A differenza degli strumenti interni di clemenza, la tutela offerta dalla Corte di Strasburgo non è discrezionale. Ogni individuo, una volta esaurite le vie di ricorso interne, può rivolgersi alla Corte per denunciare la violazione dei propri diritti fondamentali. Le sue decisioni, quando accertano una violazione, sono vincolanti per gli Stati, che sono tenuti non solo a risarcire il danno, ma anche a rimuovere le cause che lo hanno generato.
Il cuore di questa tutela è rappresentato dall’articolo 3 della Convenzione, che stabilisce in modo assoluto che nessuno può essere sottoposto a tortura né a trattamenti inumani e degradanti. Si tratta di un principio che non ammette deroghe né bilanciamenti, neppure in presenza di esigenze di sicurezza o ordine pubblico.
È proprio su questo terreno che la giurisprudenza europea ha inciso in modo significativo anche sul sistema italiano. Con la sentenza Torreggiani e altri c. Italia dell’8 gennaio 2013, la Corte ha condannato l’Italia per violazione dell’articolo 3, riconoscendo che condizioni di detenzione caratterizzate da grave mancanza di spazio e carenze strutturali configurano un trattamento incompatibile con il rispetto della dignità umana. La sentenza, definita pilota, ha introdotto il principio che lo Stato ha un obbligo positivo di assicurare che le modalità di esecuzione della pena siano compatibili con la dignità umana e che la sofferenza non ecceda l’inevitabile livello connesso alla detenzione.

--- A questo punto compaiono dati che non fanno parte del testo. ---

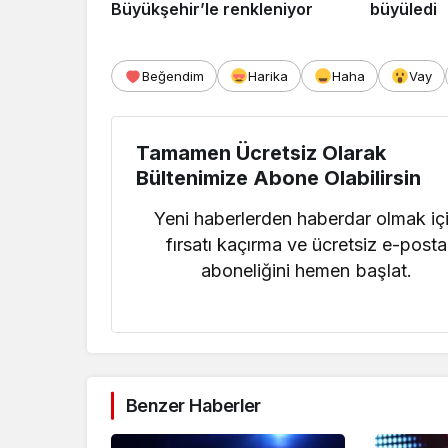
Büyükşehir’le renkleniyor
büyüledi
Beğendim
Harika
Haha
Vay
Tamamen Ücretsiz Olarak
Bültenimize Abone Olabilirsin
Yeni haberlerden haberdar olmak iç
fırsatı kaçırma ve ücretsiz e-posta
aboneliğini hemen başlat.
Benzer Haberler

Il rapporto tra il tempo della pena e la trasformazione della persona diventa allora centrale. Quando la permanenza in detenzione, per età o condizioni di salute, finisce per incidere in modo sproporzionato sulla dignità, la Corte valuta se la sofferenza fisica o mentale superi la “soglia di gravità”, oltre la quale la pena diventa una tortura tecnica, introducendo il concetto di incompatibilità biologica tra la condizione attuale della persona e la misura della pena.
Un ulteriore esempio di questa attenzione giuridica è la sentenza Provenzano c. Italia del 25 ottobre 2018. La Corte europea dei diritti dell’uomo ha condannato l’Italia per violazione dell’articolo 3, valutando la proroga del regime speciale 41-bis a Bernardo Provenzano nel 2016. I giudici hanno ritenuto che il Ministero della Giustizia non avesse adeguatamente considerato il deterioramento cognitivo e le pessime condizioni di salute del detenuto, ormai incompatibili con il “carcere duro”. Pur essendo Provenzano già deceduto, la sentenza ha fissato un principio vincolante: la pena non può essere applicata come se la persona fosse la stessa di anni prima. Quando il corpo e la mente sono compromessi, persiste l’obbligo di rispettare la dignità, evitando di punire un fantasma.
La differenza rispetto agli strumenti di clemenza interna è evidente. La grazia resta un atto individuale e discrezionale, espressione di una valutazione umanitaria. La tutela dei diritti fondamentali, invece, non dipende da una scelta: è un vincolo giuridico che si impone allo Stato.
In questo senso, la giurisprudenza della Corte di Strasburgo non rappresenta un’alternativa alla giustizia nazionale, ma il suo limite. Ricorda che la forza dello Stato non si misura soltanto nella capacità di punire, ma anche nella capacità di non oltrepassare quella soglia oltre la quale la pena perde la sua funzione e si trasforma in qualcosa di diverso.
Perché se la clemenza può restare una possibilità, la dignità resta un obbligo.